■ **WHAT TO WORK ON**: Your copy of the data should match it exactly, leaving out only the pictures.

■ **INPUT RECORDS**:
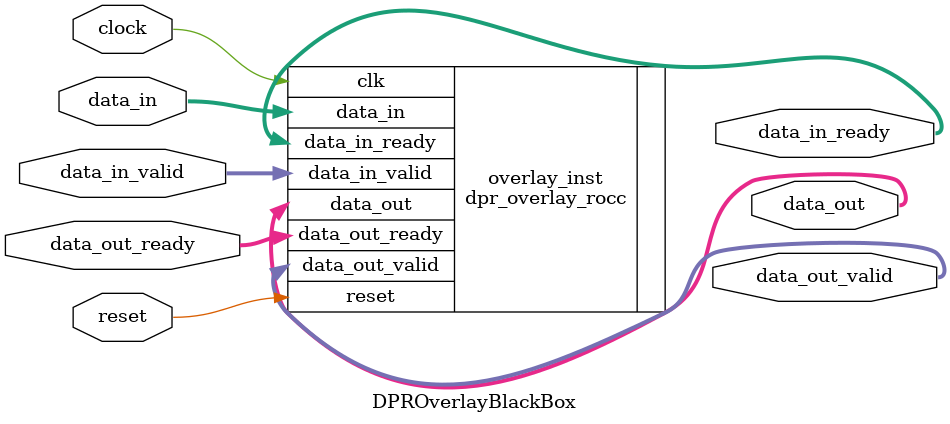
<source format=v>

module DPROverlayBlackBox

	#(parameter    C_DATA_WIDTH = 32, 
	               C_INPUT_NODES = 8, 
	               C_OUTPUT_NODES = 8)
	(
		input 	clock,
		input 	reset,

		input 	[C_DATA_WIDTH * C_INPUT_NODES - 1 : 0] 	data_in,
		input 	[C_INPUT_NODES - 1 : 0]					data_in_valid,
		output 	[C_INPUT_NODES - 1 : 0] 				data_in_ready,
		output 	[C_DATA_WIDTH * C_OUTPUT_NODES - 1 : 0] data_out,
		output 	[C_OUTPUT_NODES - 1 : 0]				data_out_valid,
		input 	[C_OUTPUT_NODES - 1 : 0] 				data_out_ready

	);

	dpr_overlay_rocc #(
		.C_DATA_WIDTH(C_DATA_WIDTH), 
		.C_INPUT_NODES(C_INPUT_NODES), 
		.C_OUTPUT_NODES(C_OUTPUT_NODES)
	) overlay_inst(
		.clk(clock),
		.reset(reset),
		.data_in(data_in),
		.data_in_valid(data_in_valid),
		.data_in_ready(data_in_ready),
		.data_out(data_out),
		.data_out_valid(data_out_valid),
		.data_out_ready(data_out_ready)
	);

endmodule
</source>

■ **SOLUTION TO THIS PROBLEM**:
<source format=v>

module DPROverlayBlackBox

	#(parameter    C_DATA_WIDTH = 32, 
	               C_INPUT_NODES = 8, 
	               C_OUTPUT_NODES = 8)
	(
		input 	clock,
		input 	reset,

		input 	[C_DATA_WIDTH * C_INPUT_NODES - 1 : 0] 	data_in,
		input 	[C_INPUT_NODES - 1 : 0]					data_in_valid,
		output 	[C_INPUT_NODES - 1 : 0] 				data_in_ready,
		output 	[C_DATA_WIDTH * C_OUTPUT_NODES - 1 : 0] data_out,
		output 	[C_OUTPUT_NODES - 1 : 0]				data_out_valid,
		input 	[C_OUTPUT_NODES - 1 : 0] 				data_out_ready

	);

	dpr_overlay_rocc #(
		.C_DATA_WIDTH(C_DATA_WIDTH), 
		.C_INPUT_NODES(C_INPUT_NODES), 
		.C_OUTPUT_NODES(C_OUTPUT_NODES)
	) overlay_inst(
		.clk(clock),
		.reset(reset),
		.data_in(data_in),
		.data_in_valid(data_in_valid),
		.data_in_ready(data_in_ready),
		.data_out(data_out),
		.data_out_valid(data_out_valid),
		.data_out_ready(data_out_ready)
	);

endmodule
</source>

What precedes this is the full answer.